Text block:
========================

Announcement

Collapse
No announcement yet.

Ubuntu 12.04 LTS Desktop To Be Supported Longer

Collapse
X
 
  • Filter
  • Time
  • Show
Clear All
new posts

  • ninez
    replied
    Good move Canonical,

    But i still would never use Ubuntu, not as my Desktop, and certainly not for a server or workstation.

    my own workstation; Archlinux 64bit

    my workstations @ work; CentOS 6
    my linux servers; Centos 5/6 (upgrading the 5s to CentOS 6 very soon).

    I've never found Ubuntu to be as good as it's sometimes cranked up to be. I've always found it to be buggy, bloated and unreliable. okay, maybe to tool around with, but not very suitable for actual production. That being said, i think extending the LTS will prove over time to be a good move For Ubuntu.

    Now they really need to re-think the 6month release cycle (which I think sucks, and is why i stopped using distros that have that approach). I can't imagine (anymore!) using a distro, that doesn't use the rolling release model. It is much much better.

    Leave a comment:


  • Iksf
    replied
    Great move imo the recent releases have had way more new features and way more new bugs than previous releases, hopefully this will really make 12.04 a ultra solid release to then innovate upon in 12.10 and 13.04
    Last edited by Iksf; 22 October 2011, 08:53 PM.

========================

Page-level text extractions:
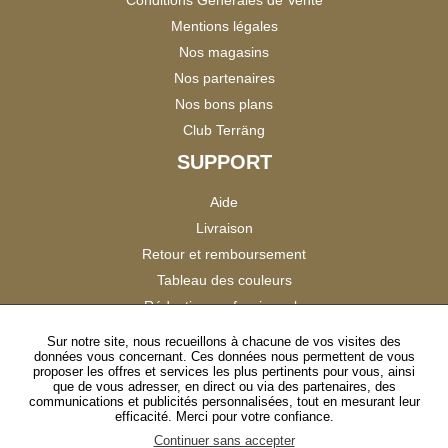
Mentions légales
Nos magasins
Nos partenaires
Nos bons plans
Club Terräng
SUPPORT
Aide
Livraison
Retour et remboursement
Tableau des couleurs
Réduction professionnels
Catalogues
Sur notre site, nous recueillons à chacune de vos visites des
données vous concernant. Ces données nous permettent de vous
Satisfaction Clients
proposer les offres et services les plus pertinents pour vous, ainsi
que de vous adresser, en direct ou via des partenaires, des
communications et publicités personnalisées, tout en mesurant leur
SUIVEZ-NOUS
efficacité. Merci pour votre confiance.
Continuer sans accepter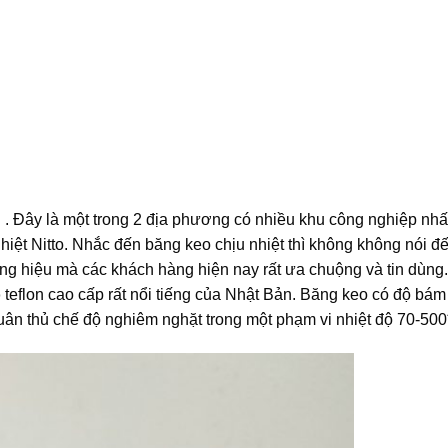
g
. Đây là một trong 2 địa phương có nhiều khu công nghiệp nhấ
nhiệt Nitto. Nhắc đến băng keo chịu nhiệt thì không không nói đ
ơng hiệu mà các khách hàng hiện nay rất ưa chuộng và tin dùng
o
teflon cao cấp rất nổi tiếng của Nhật Bản. Băng keo có độ bám 
tuân thủ chế độ nghiêm nghặt trong một phạm vi nhiệt độ 70-500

========================

Work order 1: In the Ubuntu 12.04 LTS thread, swap "rolling release model" for "point release model" and write out everything from "my workstations @" down to "much much better.".
Work order 2: List every Ubuntu release number that appears in the Ubuntu 12.04 LTS thread.
Work order 3: Go on with the Ubuntu 12.04 LTS thread from its last line.
The entries have no role in this work.

Answer section 1:
my workstations @ work; CentOS 6
    my linux servers; Centos 5/6 (upgrading the 5s to CentOS 6 very soon).

    I've never found Ubuntu to be as good as it's sometimes cranked up to be. I've always found it to be buggy, bloated and unreliable. okay, maybe to tool around with, but not very suitable for actual production. That being said, i think extending the LTS will prove over time to be a good move For Ubuntu.

    Now they really need to re-think the 6month release cycle (which I think sucks, and is why i stopped using distros that have that approach). I can't imagine (anymore!) using a distro, that doesn't use the point release model. It is much much better.

Answer section 2: 12.04, 12.10, 13.04

Answer section 3:
    Leave a comment:


  • chithanh
    replied
    Originally posted by madbiologist View Post
    Originally posted by yogi_berra View Post
    It will be impressive when they support a release for 13 years.
    Who does this?
    Maybe that was a reference to Microsoft, with Windows XP that was released on 2001-10-25 and EOLs on 2014-04-08.
    Or Windows Server 2003, supported from 2003-04-24 until 2015-07-14 according to Wikipedia.

    Leave a comment:


  • madbiologist
    replied
    Originally posted by yogi_berra View Post
    It will be impressive when they support a release for 13 years.
    Who does this?

    Leave a comment:


  • madbiologist
    replied
    This will be great for people who wish to avoid Wayland.

    Leave a comment:


  • Rambo Tribble
    replied
    Yes, yes, yes

    I'm so happy I could just compute. Of course, my joy is predicated on the assumption that 12.04 will prove substantially better than 10.04 at actually running on existing hardware. Since 8.04 there hasn't been a release of comparable stability and compatibility.

    Leave a comment:


  • nepwk
    replied
    Originally posted by lexa2 View Post
    It doesn't matters if the distro is supported for three or for five years in case the level of this support is far from perfect.

    As a matter of experiment I had installed Ubuntu 10.04 LTS on the workstations of the one of the clients my company provides IT outsourcing services to. Can't say that this experience was terrible but the amount of work we had been forced to do in order to fix some annoying bugs was noticeably bigger then the usual post-install experience for CentOS/RHEL. Most annoying bugs for our clients that weren't fixed in "LTS" up till now:
    1. Plymouth hang at startup in case system is trying to do the filesystem check. This bug is "declared" to be fixed but actually it is not. Reports to launchpad about it being not fixed are merely ignored.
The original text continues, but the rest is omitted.